» **GIVEN TASK**: Pick out each line of the data below that contains the string "Like". Case counts.

» **TASK INPUTS**:
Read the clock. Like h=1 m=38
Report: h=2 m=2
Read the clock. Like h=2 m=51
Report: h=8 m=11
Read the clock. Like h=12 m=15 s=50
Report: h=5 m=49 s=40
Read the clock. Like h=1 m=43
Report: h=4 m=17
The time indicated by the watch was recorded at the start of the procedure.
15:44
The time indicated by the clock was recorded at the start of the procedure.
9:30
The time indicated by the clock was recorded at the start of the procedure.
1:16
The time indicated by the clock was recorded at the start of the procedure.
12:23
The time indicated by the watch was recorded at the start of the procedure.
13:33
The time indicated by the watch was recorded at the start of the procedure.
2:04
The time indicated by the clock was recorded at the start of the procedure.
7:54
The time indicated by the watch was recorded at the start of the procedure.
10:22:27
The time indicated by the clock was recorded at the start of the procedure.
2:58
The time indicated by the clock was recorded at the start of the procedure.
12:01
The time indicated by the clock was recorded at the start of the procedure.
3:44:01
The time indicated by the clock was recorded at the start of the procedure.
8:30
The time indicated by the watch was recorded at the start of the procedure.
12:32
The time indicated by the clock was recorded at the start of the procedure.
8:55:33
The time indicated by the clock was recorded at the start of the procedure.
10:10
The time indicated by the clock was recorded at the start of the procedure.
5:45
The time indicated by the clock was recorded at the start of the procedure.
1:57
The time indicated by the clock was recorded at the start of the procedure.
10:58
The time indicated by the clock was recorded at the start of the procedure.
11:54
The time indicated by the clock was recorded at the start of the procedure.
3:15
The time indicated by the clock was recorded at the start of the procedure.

» **CORRECT RESULT**:
Read the clock. Like h=1 m=38
Read the clock. Like h=2 m=51
Read the clock. Like h=12 m=15 s=50
Read the clock. Like h=1 m=43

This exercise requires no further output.